If you don’t want to know about those things, you can always disable logwatch, or tune it to be more what you want – but I don’t recommend turning off failed events like you’re seeing, as those become really useful when it comes time to troubleshoot problems.

-Eric

I can tel you that as far as I know miniserv is the server that webmin uses internally, so I do believe that yes-you will be stuck if you power that down.
Turning off ProFTPd will be safe to do if you aren’t using it.
If you are not going to be using usermin, or, if you have some other webmail client like Squirrelmail in mind, feel free to power that off, I’m sure that it will free up a little bit of resources.
If you don’t plan on other services, try turning them off, and testing to make sure things still function as you expect.
If you mess something up, see if turning on whatever you just shut off that caused the problem fixes things.
Letting us know what OS you are using as Eric asked for earlier in this posting would be a useful thing.
CentOS, Debian5/6, Ubuntu10.04LTS or other will be useful as well.
Hope this helps.

Hi, sorry for the delay in getting back to you.

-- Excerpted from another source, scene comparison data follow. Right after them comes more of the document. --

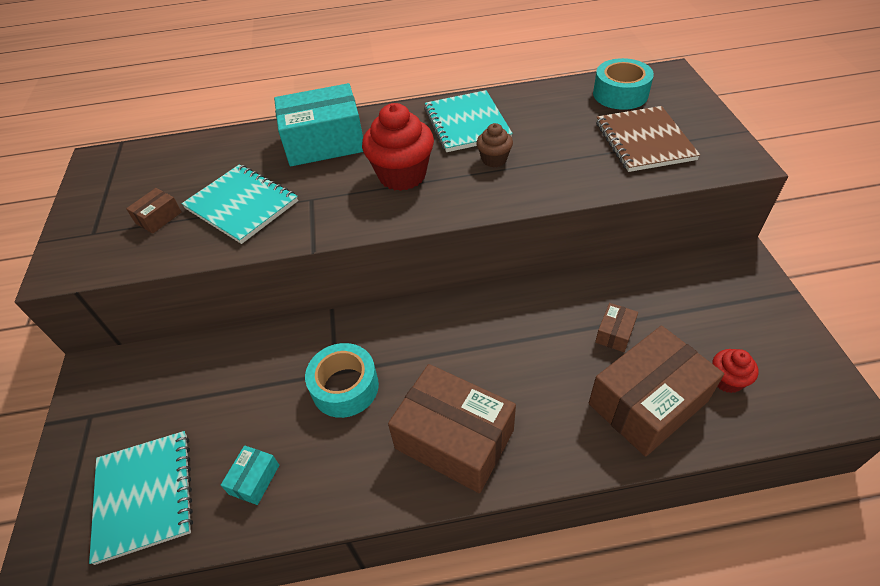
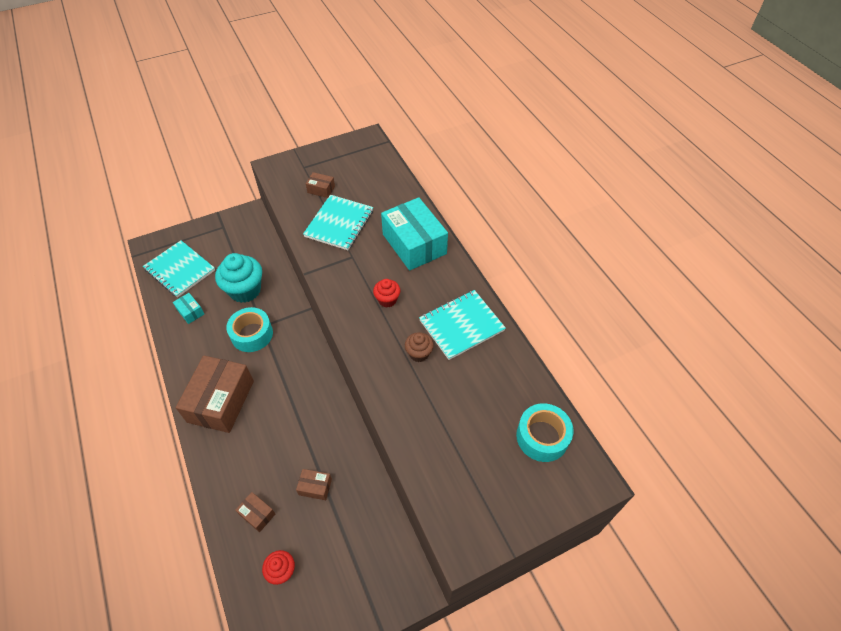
camera: 70 degrees right, 5 degrees up
turquoise notebook [89,431,193,565] -> turquoise notebook turned 75 degrees clockwise [143,240,215,298]
turquoise box [221,445,279,505] -> turquoise box turned 45 degrees clockwise [173,293,204,324]
red cupcake [362,103,434,191] -> red cupcake [373,279,401,307], size x0.53
brown box [589,326,724,457] -> brown box [235,492,275,532], size x0.44
brown notebook [596,106,700,172] -> none
none -> turquoise cupcake [215,253,262,303]

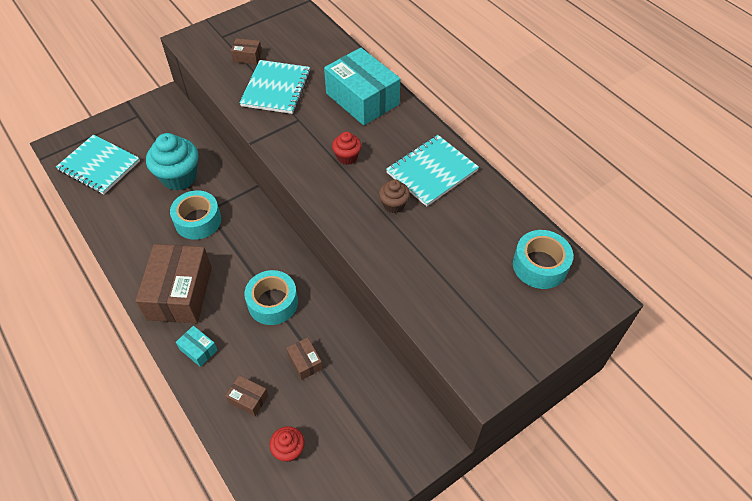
camera: 10 degrees left, 0 degrees up
turquoise box [173,293,204,324] -> turquoise box moved to [176,326,218,367]
brown box [296,469,332,500] -> brown box turned 60 degrees clockwise [286,337,323,380]
none -> turquoise tape [245,270,298,325]

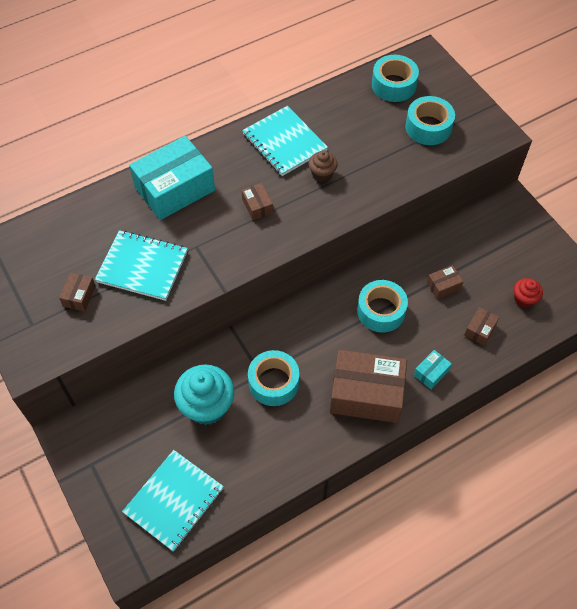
camera: 85 degrees left, 5 degrees up
red cupcake [332,132,362,165] -> brown box [241,183,273,220]
none -> turquoise tape [405,96,455,145]

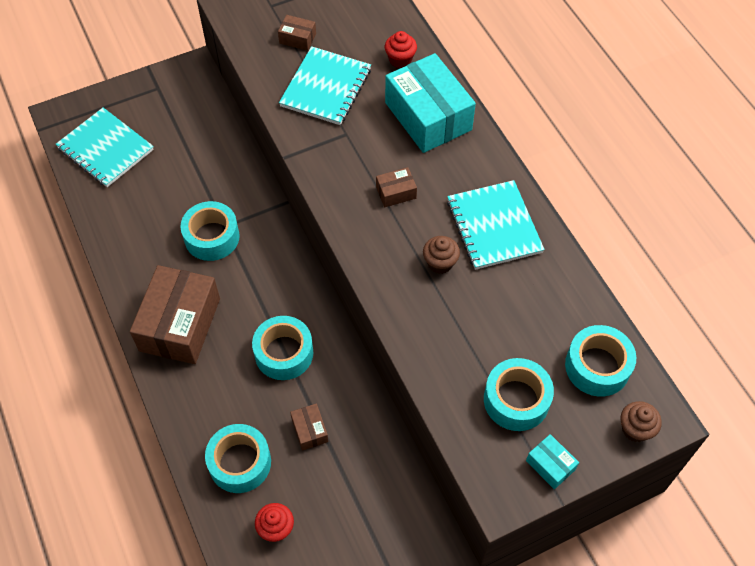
camera: 95 degrees right, 0 degrees up
turquoise cupcake [174,365,235,425] -> none
turquoise notebook [242,106,328,176] -> turquoise notebook turned 75 degrees counterclockwise [447,180,545,270]
turquoise box [414,350,452,389] -> turquoise box moved to [526,434,579,489]
brown box [464,307,499,346] -> turquoise tape [205,424,271,493]
none -> red cupcake [385,31,417,68]
none -> brown cupcake [620,401,662,442]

Well, I ended up moving back to my old server, but got the hd replaced with two 500GBs and is now in Raid 1 as the new server. The main reason for moving back was because hotmail had black-listed the IPs on the new server, tried to get them de-listed but to no avail. So thought I’d move back to the old server with the IPs I know are safe.

Good news is the loads are MUCH better back on the old server, although I haven’t added the my.cnf tweaks yet. The only thing I’ve done so far is change collectinfo.pl to run just once a day - do you think that’s ok? Probably didn’t need to now.

Yup, it’s perfectly fine to have collectinfo.pl running once a day, that just updates various statistics. You can also set bw.pl (the bandwidth monitoring) to run less frequently as well.

-Eric

Hi Eric, do you mean /etc/webmin/status/monitor.pl (I can’t find anything called bw.pl in the cron jobs page).

Also what about:

/etc/cron.hourly/awstats
/etc/cron.hourly/mcelog.cron

I don’t use awstats so can I safely turn that off? What is mcelog? Can that be turned off as well?

Thanks!

If you don’t see bw.pl in there, that’s okay, it means it’s not active, which is even better for performance :slight_smile:

You can disable the cron jobs for anything you don’t need. That likely includes that awstats cron job you mentioned. I don’t know what mcelog.cron is, that’s not something that’s installed by default.